Your task.
Rewrite the lines below as a numbered list, leaving out any blank lines and omitting the pictures.

Data excerpt.

----

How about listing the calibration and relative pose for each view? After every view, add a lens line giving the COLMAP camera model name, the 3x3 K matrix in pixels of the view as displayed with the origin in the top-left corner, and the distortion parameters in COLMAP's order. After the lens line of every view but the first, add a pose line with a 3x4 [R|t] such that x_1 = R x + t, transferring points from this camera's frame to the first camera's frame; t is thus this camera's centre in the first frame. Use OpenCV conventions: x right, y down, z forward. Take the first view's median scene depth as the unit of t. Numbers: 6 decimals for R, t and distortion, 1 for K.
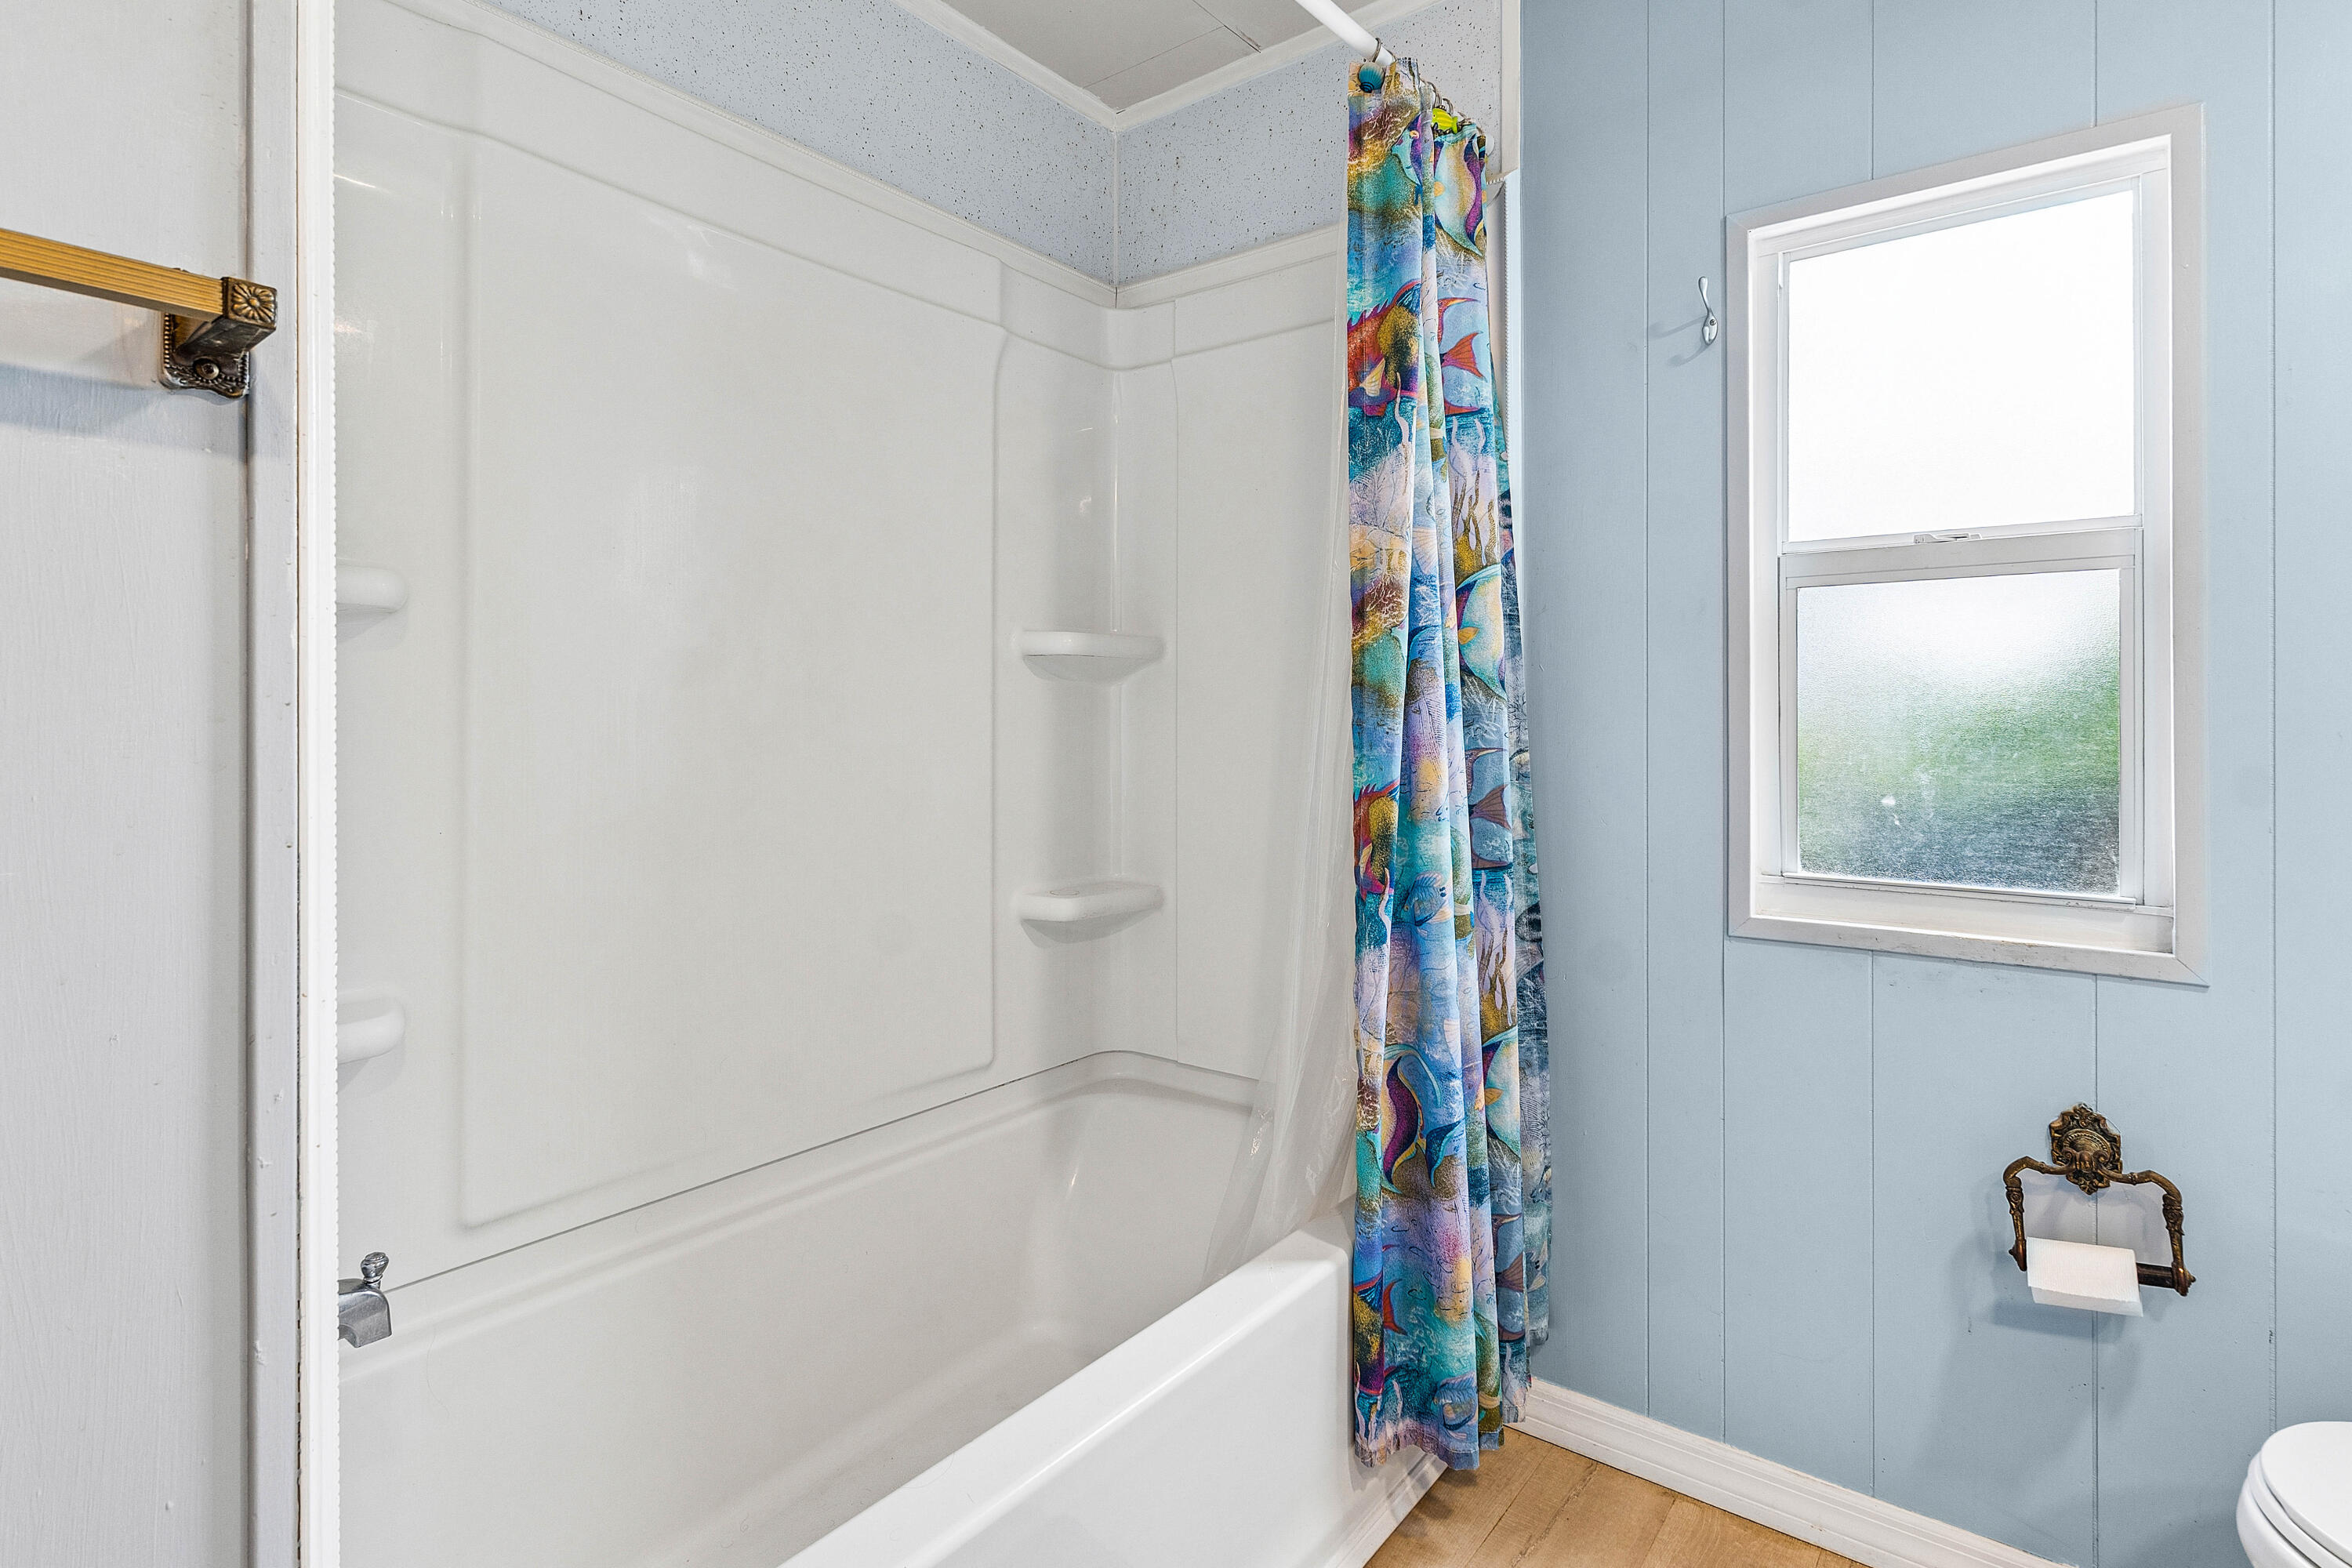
lens RADIAL K [[1153.1, 0, 1193.0], [0, 1153.1, 714.9], [0, 0, 1]] dist [0.001161, 0.001258]
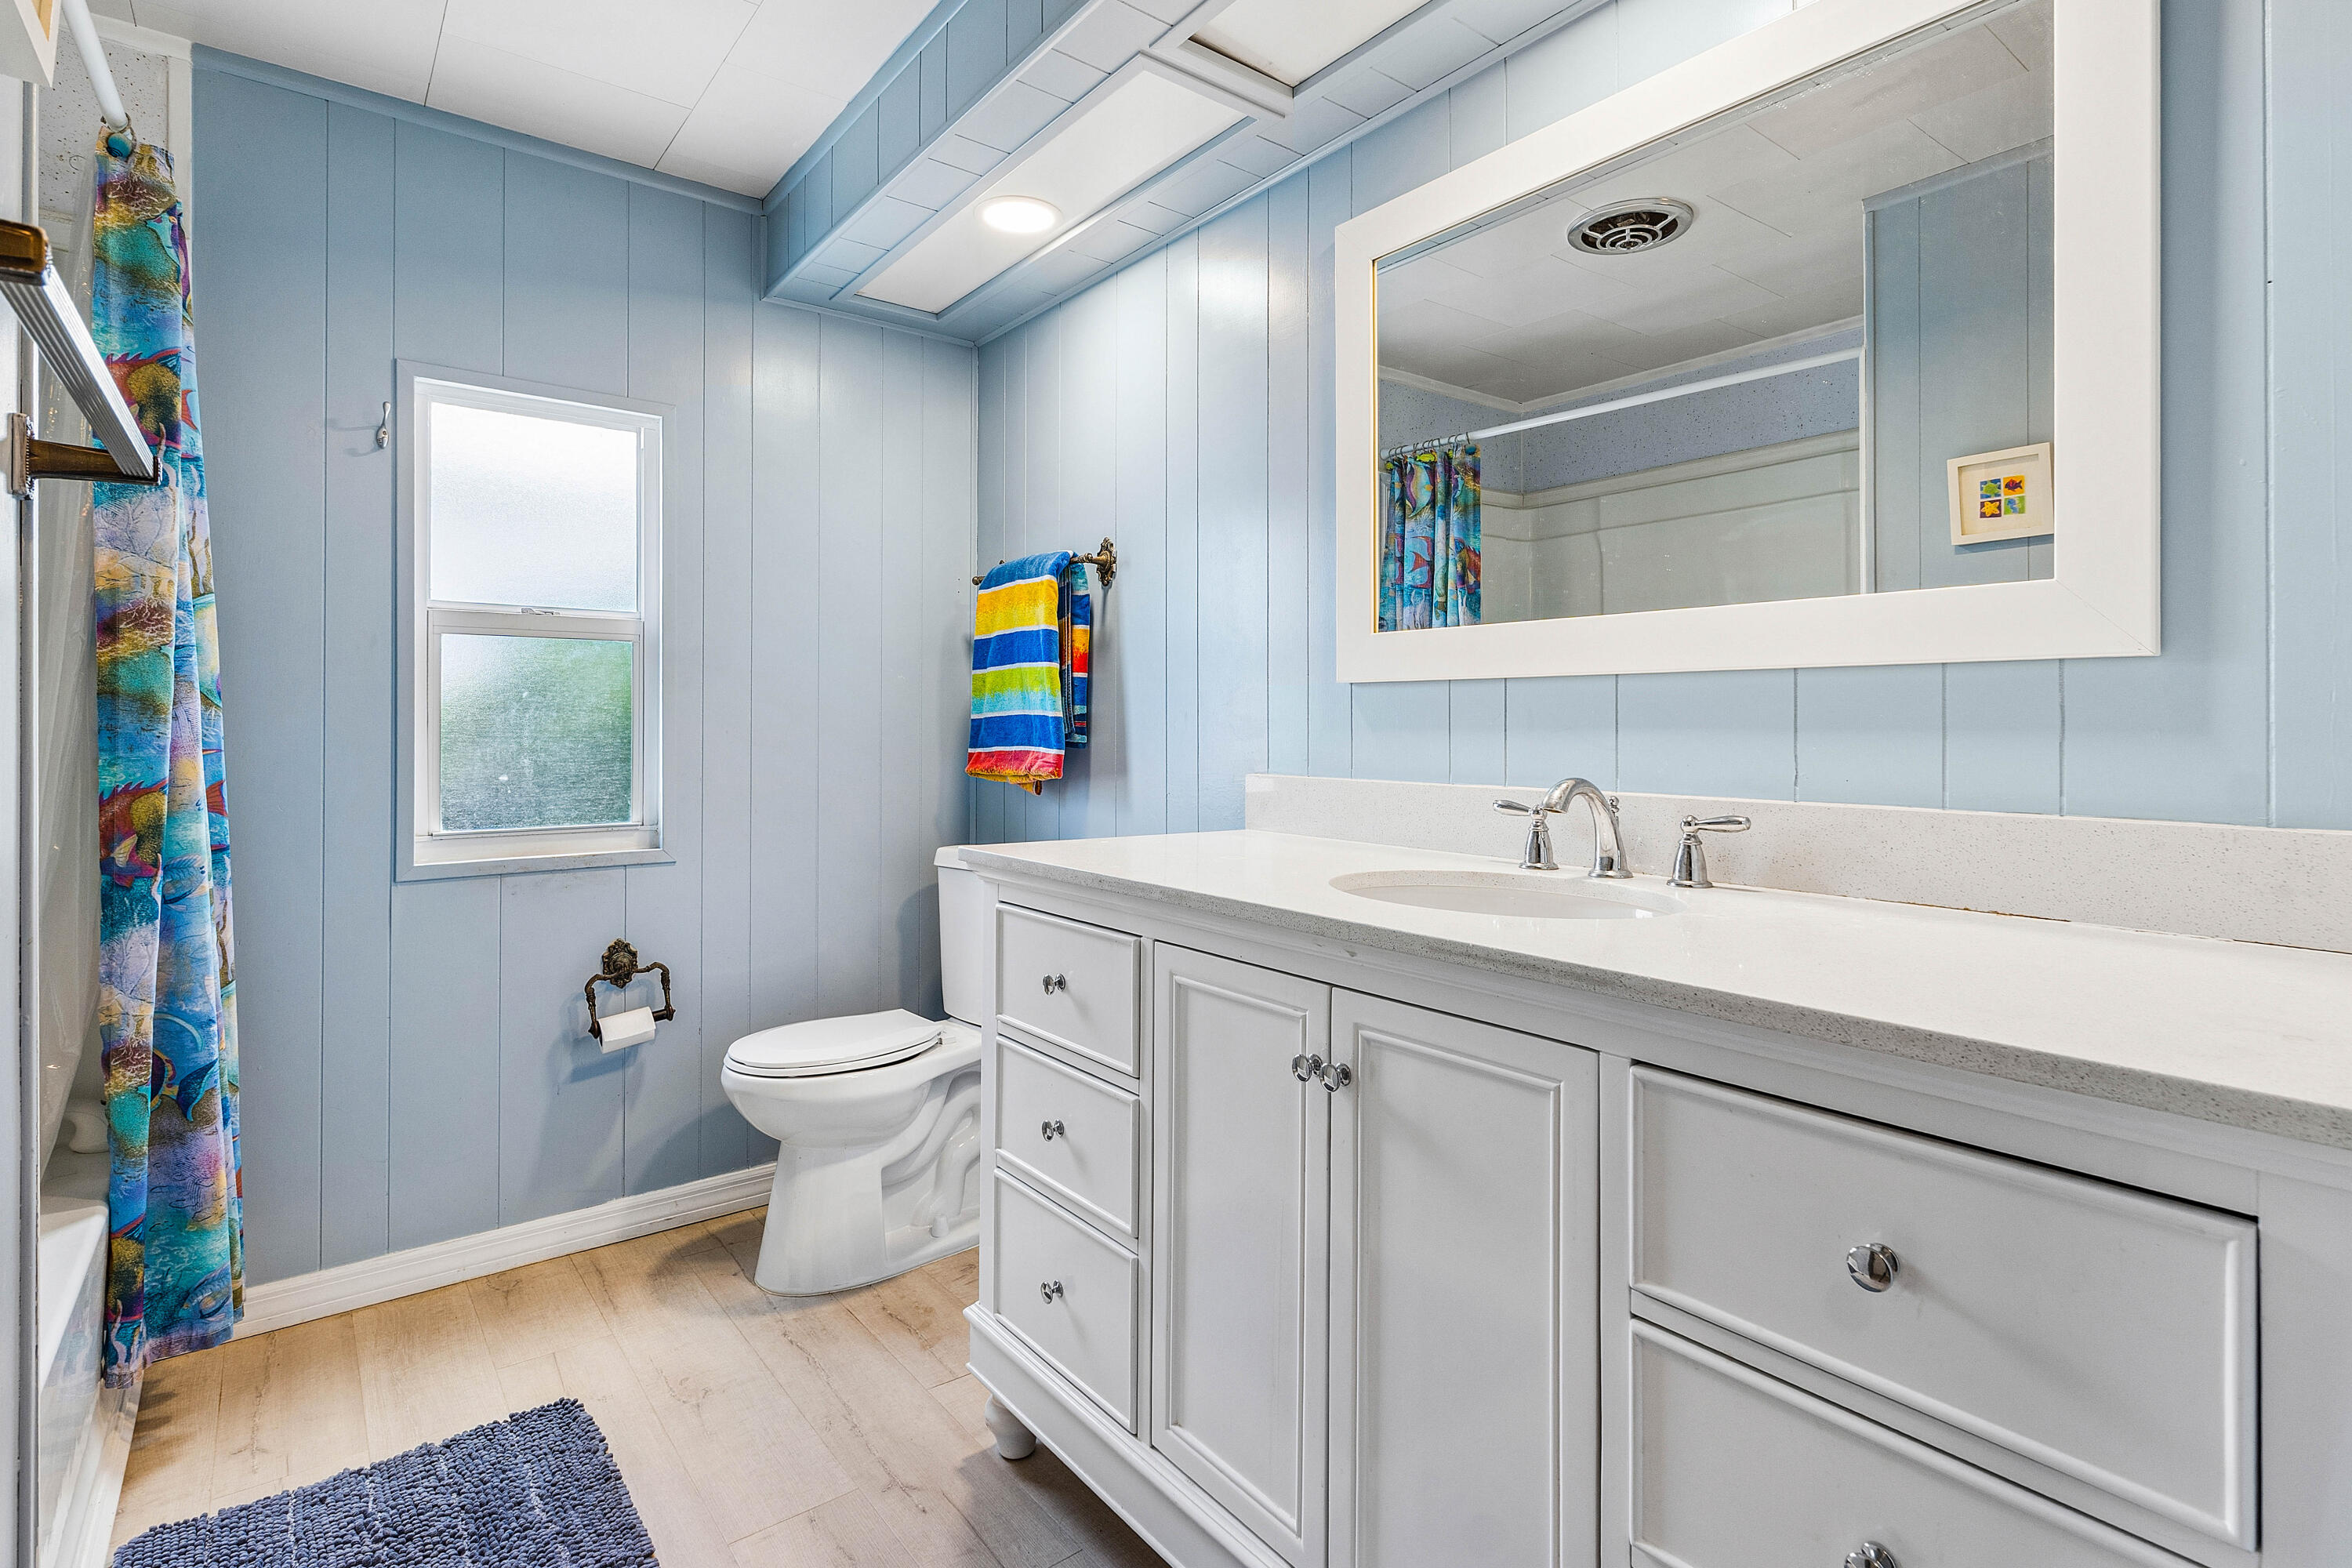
lens RADIAL K [[1153.1, 0, 1193.0], [0, 1153.1, 714.9], [0, 0, 1]] dist [0.001161, 0.001258]
pose [[0.251446, 0.008466, 0.967834, -0.681064], [-0.003140, 0.999964, -0.007931, -0.000203], [-0.967866, -0.001045, 0.251463, -0.288424]]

----

The completed task.
1. How about listing the calibration and relative pose for each view? After every view, add a lens line giving the COLMAP camera model name, the 3x3 K matrix in pixels of the view as displayed with the origin in the top-left corner, and the distortion parameters in COLMAP's order. After the lens line of every view but the first, add a pose line with a 3x4 [R|t] such that x_1 = R x + t, transferring points from this camera's frame to the first camera's frame; t is thus this camera's centre in the first frame. Use OpenCV conventions: x right, y down, z forward. Take the first view's median scene depth as the unit of t. Numbers: 6 decimals for R, t and distortion, 1 for K.
2. lens RADIAL K [[1153.1, 0, 1193.0], [0, 1153.1, 714.9], [0, 0, 1]] dist [0.001161, 0.001258]
3. lens RADIAL K [[1153.1, 0, 1193.0], [0, 1153.1, 714.9], [0, 0, 1]] dist [0.001161, 0.001258]
4. pose [[0.251446, 0.008466, 0.967834, -0.681064], [-0.003140, 0.999964, -0.007931, -0.000203], [-0.967866, -0.001045, 0.251463, -0.288424]]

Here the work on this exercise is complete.